信仰とは宗教だけではない。日本には、無宗教の人が多い。仏教でも多くの宗派がある。キリスト教など、多くの異なる宗教が混在している。これらの人々が争いごとも無く平和に共存しているのは、宗教だけではなく、道徳とか武士道というものが信仰の対象としてあるからではないかと考えている。

生きてゆく上で、拠り所となるものが信仰だと考えている。

中国で缶ビールを積載したトラックが横転する事故が有った。新聞の記事には、道路に散乱した缶ビールを失敬して飲んでいる男性の写真が掲載されていた。同じような事故が日本で発生した時に、散乱した缶ビールを飲んでしまう人がいるだろうか?

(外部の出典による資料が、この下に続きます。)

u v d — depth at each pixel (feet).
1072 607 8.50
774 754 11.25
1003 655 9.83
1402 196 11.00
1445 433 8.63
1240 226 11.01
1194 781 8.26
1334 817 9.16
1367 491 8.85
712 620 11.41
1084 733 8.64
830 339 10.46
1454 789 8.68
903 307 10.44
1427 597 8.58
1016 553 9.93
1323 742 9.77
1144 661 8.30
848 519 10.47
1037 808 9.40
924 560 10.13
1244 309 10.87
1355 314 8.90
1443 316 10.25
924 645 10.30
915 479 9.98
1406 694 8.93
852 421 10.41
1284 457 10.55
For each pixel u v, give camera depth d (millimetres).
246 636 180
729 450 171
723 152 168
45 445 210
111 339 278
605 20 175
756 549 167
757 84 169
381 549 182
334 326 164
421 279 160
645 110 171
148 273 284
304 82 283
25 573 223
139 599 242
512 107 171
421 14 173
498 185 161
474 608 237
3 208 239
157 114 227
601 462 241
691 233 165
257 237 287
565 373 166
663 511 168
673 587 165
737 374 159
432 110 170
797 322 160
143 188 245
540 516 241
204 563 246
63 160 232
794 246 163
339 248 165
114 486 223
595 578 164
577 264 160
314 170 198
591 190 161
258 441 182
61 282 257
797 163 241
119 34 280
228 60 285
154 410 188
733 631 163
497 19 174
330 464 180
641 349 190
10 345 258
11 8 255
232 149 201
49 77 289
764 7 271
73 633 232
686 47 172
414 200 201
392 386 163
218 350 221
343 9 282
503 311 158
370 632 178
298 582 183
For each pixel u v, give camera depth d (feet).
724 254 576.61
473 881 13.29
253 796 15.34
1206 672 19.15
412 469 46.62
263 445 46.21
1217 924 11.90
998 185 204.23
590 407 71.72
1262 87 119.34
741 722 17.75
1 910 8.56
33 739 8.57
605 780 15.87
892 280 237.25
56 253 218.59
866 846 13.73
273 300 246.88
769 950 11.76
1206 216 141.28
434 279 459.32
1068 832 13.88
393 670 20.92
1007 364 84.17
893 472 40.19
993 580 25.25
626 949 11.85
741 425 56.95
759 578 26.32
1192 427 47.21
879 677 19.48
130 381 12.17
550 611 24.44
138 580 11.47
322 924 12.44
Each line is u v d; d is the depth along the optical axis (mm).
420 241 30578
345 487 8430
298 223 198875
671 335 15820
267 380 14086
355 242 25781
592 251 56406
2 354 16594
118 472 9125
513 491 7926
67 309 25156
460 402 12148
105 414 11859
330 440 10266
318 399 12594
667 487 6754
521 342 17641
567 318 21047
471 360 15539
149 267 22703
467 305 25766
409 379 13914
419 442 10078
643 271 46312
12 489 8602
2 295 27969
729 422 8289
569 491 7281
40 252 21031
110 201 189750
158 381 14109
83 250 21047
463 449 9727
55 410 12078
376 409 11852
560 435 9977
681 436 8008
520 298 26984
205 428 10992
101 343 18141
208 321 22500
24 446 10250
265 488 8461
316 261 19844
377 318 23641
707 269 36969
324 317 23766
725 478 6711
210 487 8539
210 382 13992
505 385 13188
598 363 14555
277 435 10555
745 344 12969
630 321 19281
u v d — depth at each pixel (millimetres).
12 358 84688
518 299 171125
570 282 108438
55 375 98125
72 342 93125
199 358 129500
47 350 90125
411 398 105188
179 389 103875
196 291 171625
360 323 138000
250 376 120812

地震で被害を受けた商店から、商品を略奪する群集を海外からの報道で見る。
日本でも同じような略奪が発生することがあるだろうか?

日本人にとって、道徳とか武士道が拠り所となっているので、こういうことは日本では発生しないというというのが私の希望的観測だ。

仕事でも同じだ。
仕事のための拠り所となる使命が明確であれば、どんな仕事でも意義がある。
NASAのオフィスで働く黒人の清掃夫に、あなたの仕事は何ですか?と尋ねたら、「ロケットに人を乗せて、月に送り込むことさ。そのために俺はここで掃除をしている」と答えたそうだ。

レンガを積み上げている作業者に、あなたの仕事は何かと尋ねた時に
「見りゃ分かるだろう。こうしてレンガを運んで積み上げるのが仕事だ」
「レンガを積み上げて、教会を作っている」
「人々の安寧のために、教会を作っている」

と答える3人の作業者がいた時に、誰が一番モチベーションが高いか、一番仕事のパフォーマンスが高いか、明確だろう。

目前の作業ではなく、仕事を見つめる。仕事によって達成される自分の使命、自分の夢を考える。こういうことが考えられる人にとって、あらゆる仕事は苦役ではなく、夢を実現するチャンスだ。

作業を教えるのではなく、仕事を教える。更に使命を持つ、夢を持つことを教えられれば、あなたの従業員のパフォーマンスは上がるはずだ。


このコラムは、2010年7月19日に配信したメールマガジン【中国生産現場から品質改善・経営革新】第162号に掲載した記事です。